The fundamental understanding of the electrochemical transport of ions at the interface of nanoscale materials and its immediate environment lays the foundation to build electrochemical sensors for a wide variety of chemical, biological, and environmental problems. Therefore, enabling an efficient electron transfer from the environment to an atomically thin, two-dimensional material such as graphene and vice versa provides a route to building graphene-based electrochemical sensors. Although many graphene-based electrochemical sensors have been reported in recent years, there have been limitations in designing and manufacturing them to monitor phosphate ions in the environment.
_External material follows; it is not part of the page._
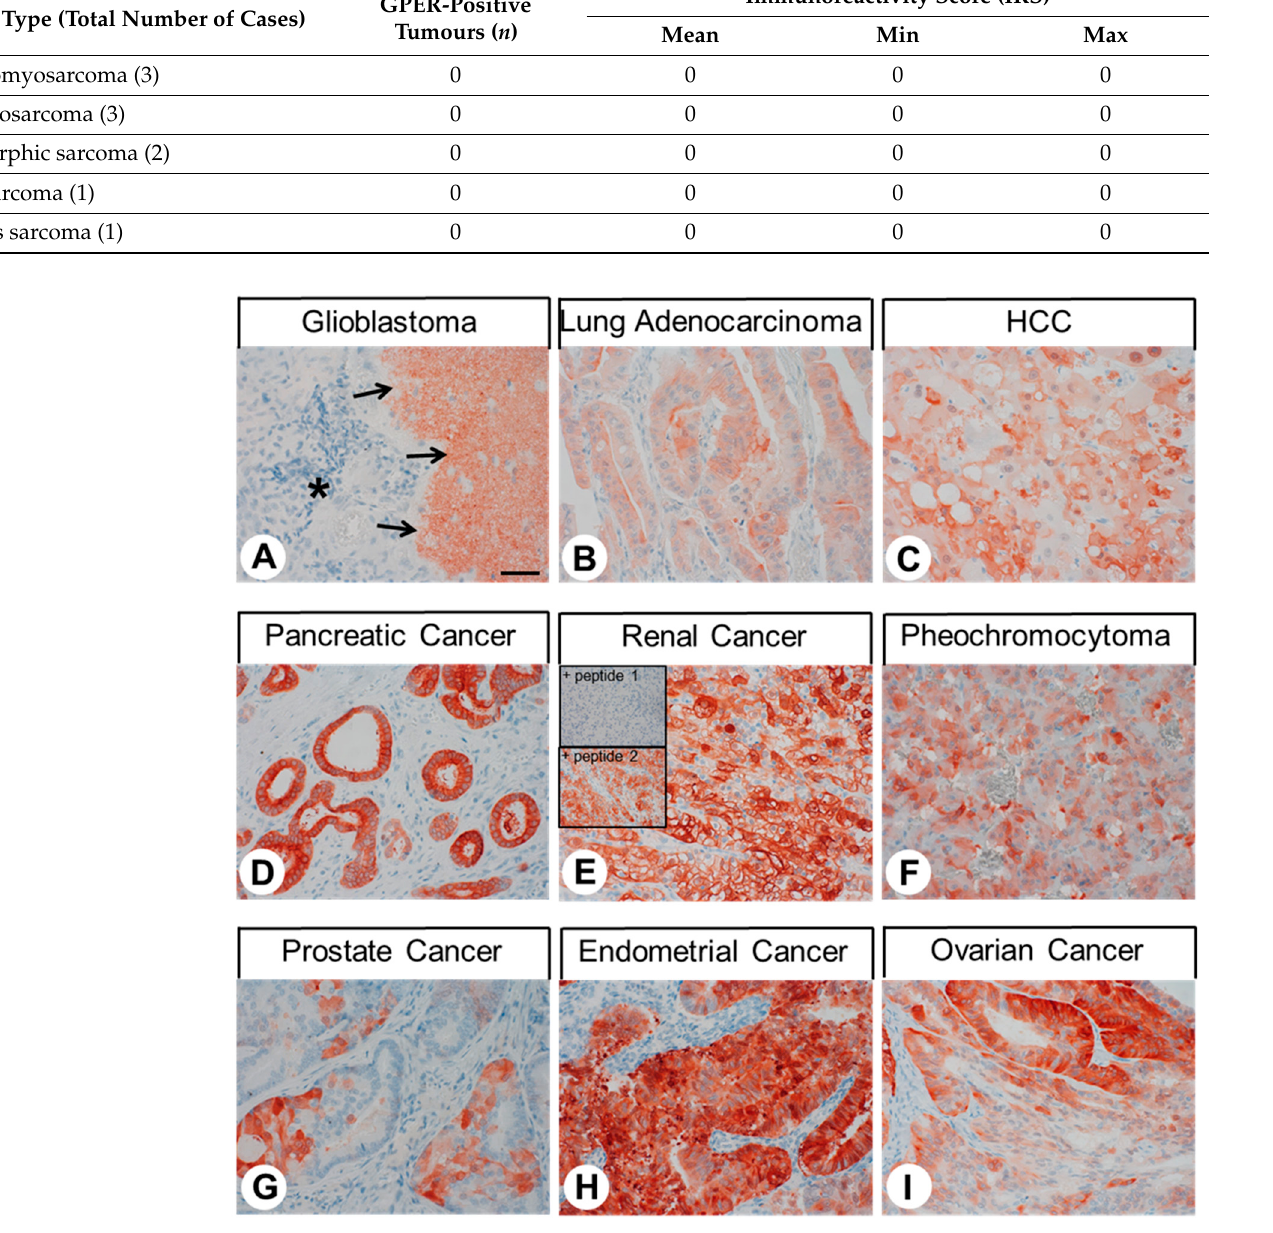
Figure 5. Immunohistochemical detection of GPER localisation in different human tumour entities. Immunohistochemical staining (red-brown colour) and counterstaining with haematoxylin. Scale bar: 100 µm ( A – I ). Insets in E represent adsorption controls, in which the anti-GPER antibody 20H15L21 was preincubated for 2 h with either the peptide used to immunise the rabbit (+ peptide 1) or with a peptide representing an amino acid sequence at the N-terminal region of the receptor (+ peptide 2). Asterisk in ( A ), tumour; arrows in ( A ), surrounding GPER-positive non-neoplastic cortical tissue.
This limitation primarily arises from the lack of high-performance printable graphene nanoinks (in terms of their combined electrical conductivity and electrochemical charge transfer properties) as well as complexity in the detection of phosphate ions. Herein, we report the manufacturing of a high-quality graphene nanoink and its use for the first time in fabricating stable and reliable printed phosphate ion electrochemical sensors using a microplotter. These sensors demonstrate a sensitivity of 0.3223 ± 0.025 μA μM–1 cm–2, with a limit of detection (LOD) of 2.2 μM and linear sensing range of 1–600 μM. Moreover, they exhibit high selectivity toward phosphates when tested in the presence of NO3 –, CO3 –, Cl–, and SO4 2– interfering ions, affirming their reliability as a sensing platform. Phosphate electrochemical sensing using the proposed printed graphene sensors will pave the way for future development of point-of-care and continuous phosphate monitoring in environmental sensing.